Zapped! Lightning Strike Sparks iPod Safety Debate
A Canadian jogger happened to be carrying an iPod at the wrong place at the wrong time. Lightning struck his body during a thunderstorm, and the current ran along the path of the earphones and into his head, causing injuries to his jaw and ear eardrums. The patient's physicians say the combination of sweat and the metal earphones directed the current to his head.
A report in this week's New England Journal of Medicine describes how a man running in a thunderstorm was burnt along the path of the earphones of his iPod and had his eardrums and jaw injured when he was struck by lightning.
The emergency physicians reporting the incident -- Eric J. Heffernan, Peter L. Munk and Luck J. Louis of Vancouver General Hospital -- opine that "the combination of sweat and metal earphones directed the current to, and through, the patient's head."
Does this mean that having an iPod, mobile phone or any other personal electronic device increases the carrier's chances of being struck by lightning? Not at all, according to lightning strike survivor and founder of non-profit educational organization Struckbylightning.org Michael Utley. "Nothing attracts lightning," Utley told TechNewsWorld, "except height and isolation."
Getting struck by lightning is a factor of being in the wrong place at the wrong time, regardless of what a person is wearing or carrying, said Utley. The demographic groups currently most likely to be struck by lightning are children walking to and from school in Florida (where thunderstorms are quite common) and high school athletes in Texas (where coaches are loath to call games until the storm is quite close), according to Utley's organization.
What happens to the electric charge of lightning after it enters a person's body can be affected by clothing and items on the person's body, Utley noted. Anything made of metal can be heated by the electricity and then cause burns on the victim's body. By anything, he means even such obscure metal items as shoe eyelets and pocket change.
The fact that a personal music player contains metal places it in this group of potentially burning objects. However, nothing about an iPod, or any other electronic device, attracts lightning, he said.
Lightning, the 200-Ton Elephant
Another myth of personal electronics and lightning is that someone using an iPod or mobile phone will be more severely injured than someone struck by lightning who is not carrying such a device.
"When I was struck," Utley explained, "I had a metal putter in my hand. That putter probably directed some of the charge away from me."
In the case of the jogger, the iPod channeled the current through its earphone wires to his ears, according to the physicians and article authors.
"But the energy was already in his body," notes Utley. The question is just where the energy flows as it seeks the path of least resistance.
"Lightning is like a 200-ton elephant," Utley stressed, "it goes wherever it wants."
'When Thunder Roars, Go Indoors'
The best way to protect against being hurt by lightning is to go inside at the first sound of thunder, Utley noted.
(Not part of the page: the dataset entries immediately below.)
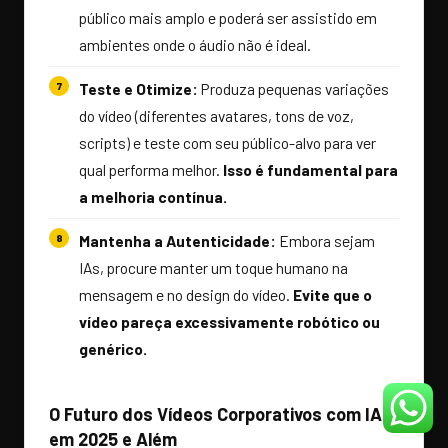
público mais amplo e poderá ser assistido em
ambientes onde o áudio não é ideal.
Teste e Otimize:
Produza pequenas variações
do vídeo (diferentes avatares, tons de voz,
scripts) e teste com seu público-alvo para ver
qual performa melhor.
Isso é fundamental para
a melhoria contínua.
Mantenha a Autenticidade:
Embora sejam
IAs, procure manter um toque humano na
mensagem e no design do vídeo.
Evite que o
vídeo pareça excessivamente robótico ou
genérico.
O Futuro dos Vídeos Corporativos com IA
em 2025 e Além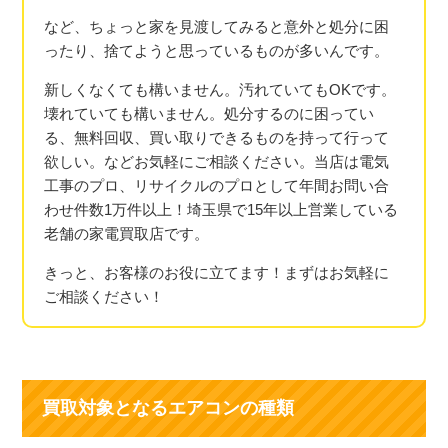
など、ちょっと家を見渡してみると意外と処分に困
ったり、捨てようと思っているものが多いんです。
新しくなくても構いません。汚れていてもOKです。
壊れていても構いません。処分するのに困ってい
る、無料回収、買い取りできるものを持って行って
欲しい。などお気軽にご相談ください。当店は電気
工事のプロ、リサイクルのプロとして年間お問い合
わせ件数1万件以上！埼玉県で15年以上営業している
老舗の家電買取店です。
きっと、お客様のお役に立てます！まずはお気軽に
ご相談ください！
買取対象となるエアコンの種類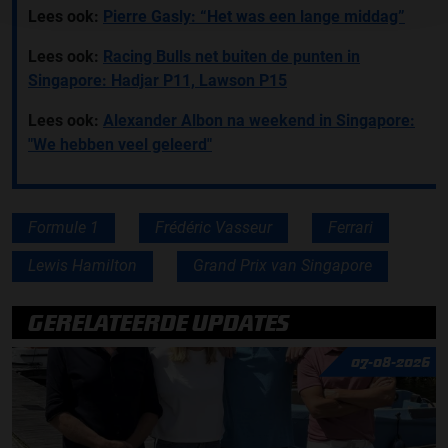
Lees ook:
Pierre Gasly: “Het was een lange middag”
Lees ook:
Racing Bulls net buiten de punten in
Singapore: Hadjar P11, Lawson P15
Lees ook:
Alexander Albon na weekend in Singapore:
"We hebben veel geleerd"
Formule 1
Frédéric Vasseur
Ferrari
Lewis Hamilton
Grand Prix van Singapore
GERELATEERDE UPDATES
07-08-2026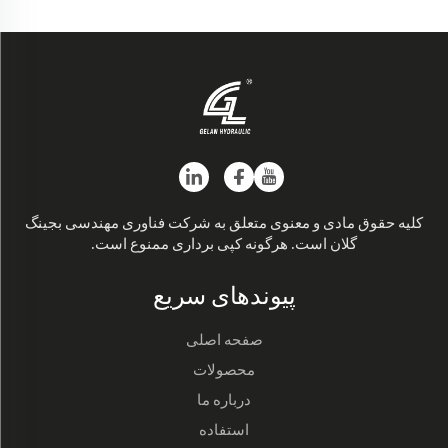
کلیه حقوق مادی و معنوی متعلق به شرکت فناوری مهندسی بجینگ
گلان است. هرگونه کپی برداری ممنوع است.
پیوند‌های سریع
صفحه اصلی
محصولات
درباره ما
استفاده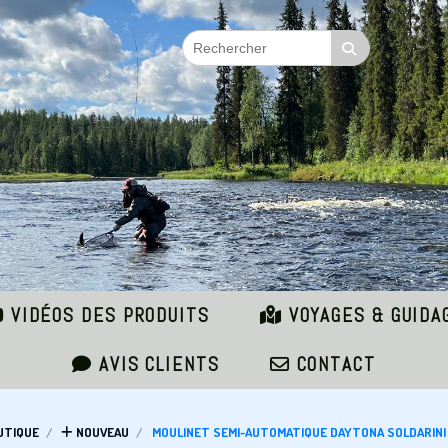
VIDÉOS DES PRODUITS
VOYAGES & GUIDA
AVIS CLIENTS
CONTACT
UTIQUE
NOUVEAU
MOULINET SEMI-AUTOMATIQUE DAYTONA SOLDARINI 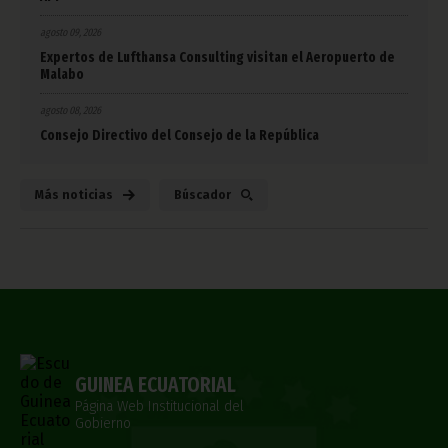
agosto 09, 2026
Expertos de Lufthansa Consulting visitan el Aeropuerto de
Malabo
agosto 08, 2026
Consejo Directivo del Consejo de la República
Más noticias
Búscador
GUINEA ECUATORIAL
Página Web Institucional del
Gobierno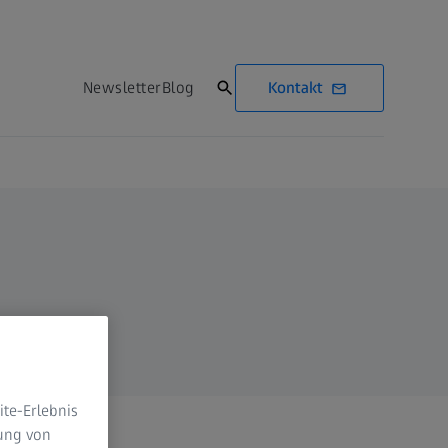
Kontakt
Newsletter
Blog
te-Erlebnis
dung von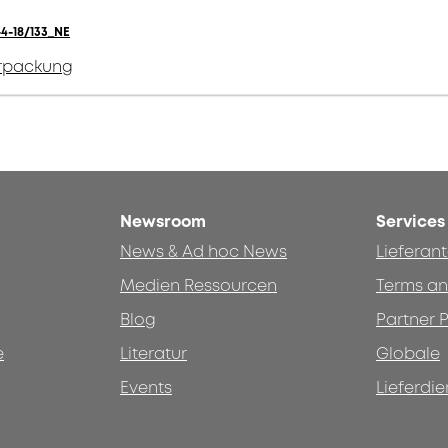
4-18/133_NE
erpackung
Newsroom
Services
News & Ad hoc News
Lieferan
Medien Ressourcen
Terms an
Blog
Partner P
e
Literatur
Globale
Events
Lieferdie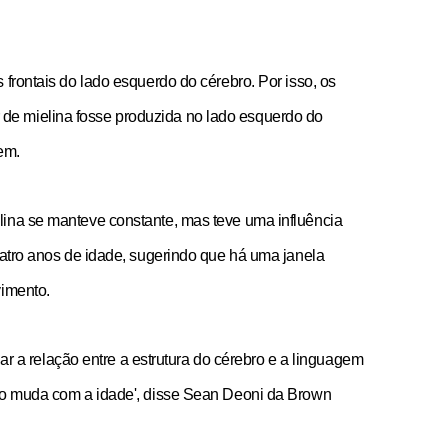
 frontais do lado esquerdo do cérebro. Por isso, os
e mielina fosse produzida no lado esquerdo do
em.
lina se manteve constante, mas teve uma influência
uatro anos de idade, sugerindo que há uma janela
vimento.
igar a relação entre a estrutura do cérebro e a linguagem
ção muda com a idade', disse Sean Deoni da Brown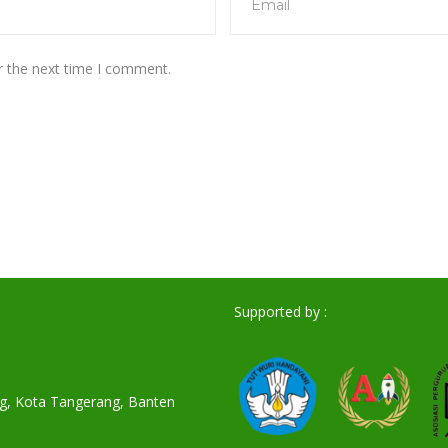
r the next time I comment.
Supported by :
ang, Kota Tangerang, Banten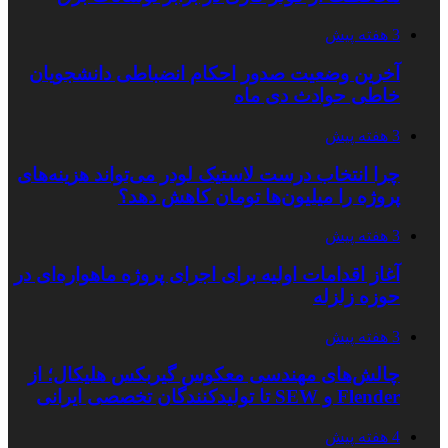
3 هفته پیش
آخرین وضعیت صدور احکام انضباطی دانشجویان
خاطی حوادث دی ماه
3 هفته پیش
چرا انتخاب درست لاستیک لودر می‌تواند هزینه‌های
پروژه را میلیون‌ها تومان کاهش دهد؟
3 هفته پیش
آغاز اقدامات اولیه برای اجرای پروژه ماهواره‌ای در
حوزه زلزله
3 هفته پیش
چالش‌های مهندسی معکوس گیربکس هلیکال؛ از
Flender و SEW تا تولیدکنندگان تخصصی ایرانی
4 هفته پیش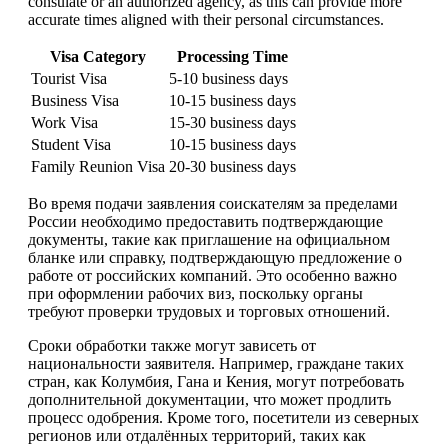
consulate or an authorized agency, as this can provide more
accurate times aligned with their personal circumstances.
Visa Category
Processing Time
Tourist Visa
5-10 business days
Business Visa
10-15 business days
Work Visa
15-30 business days
Student Visa
10-15 business days
Family Reunion Visa
20-30 business days
Во время подачи заявления соискателям за пределами
России необходимо предоставить подтверждающие
документы, такие как приглашение на официальном
бланке или справку, подтверждающую предложение о
работе от российских компаний. Это особенно важно
при оформлении рабочих виз, поскольку органы
требуют проверки трудовых и торговых отношений.
Сроки обработки также могут зависеть от
национальности заявителя. Например, граждане таких
стран, как Колумбия, Гана и Кения, могут потребовать
дополнительной документации, что может продлить
процесс одобрения. Кроме того, посетители из северных
регионов или отдалённых территорий, таких как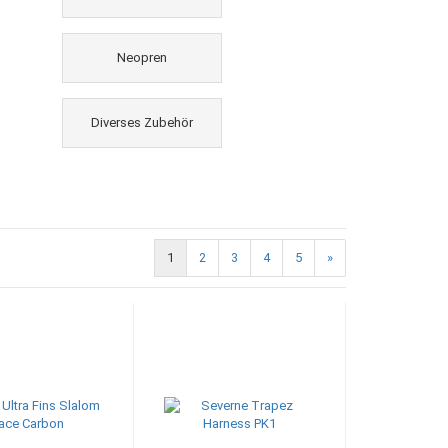
Neopren
Diverses Zubehör
1
2
3
4
5
»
In fact, his organization -- whose board of directors includes a number of national weather and lightning injury experts -- conducts a wide range of public education activities around the federal slogan for lightning safety: "When thunder roars, go indoors."
This advice is different from what many believe, which is that a person must be standing in the rain with a storm directly overhead to be struck. Not so, said Utley. Lightning can strike as far as 10 miles away from a storm. Thus, instead of worrying about what they are carrying or wearing, he stressed, joggers, golfers, kids on sports teams, and anyone else outside should worry about getting inside as soon as they hear thunder.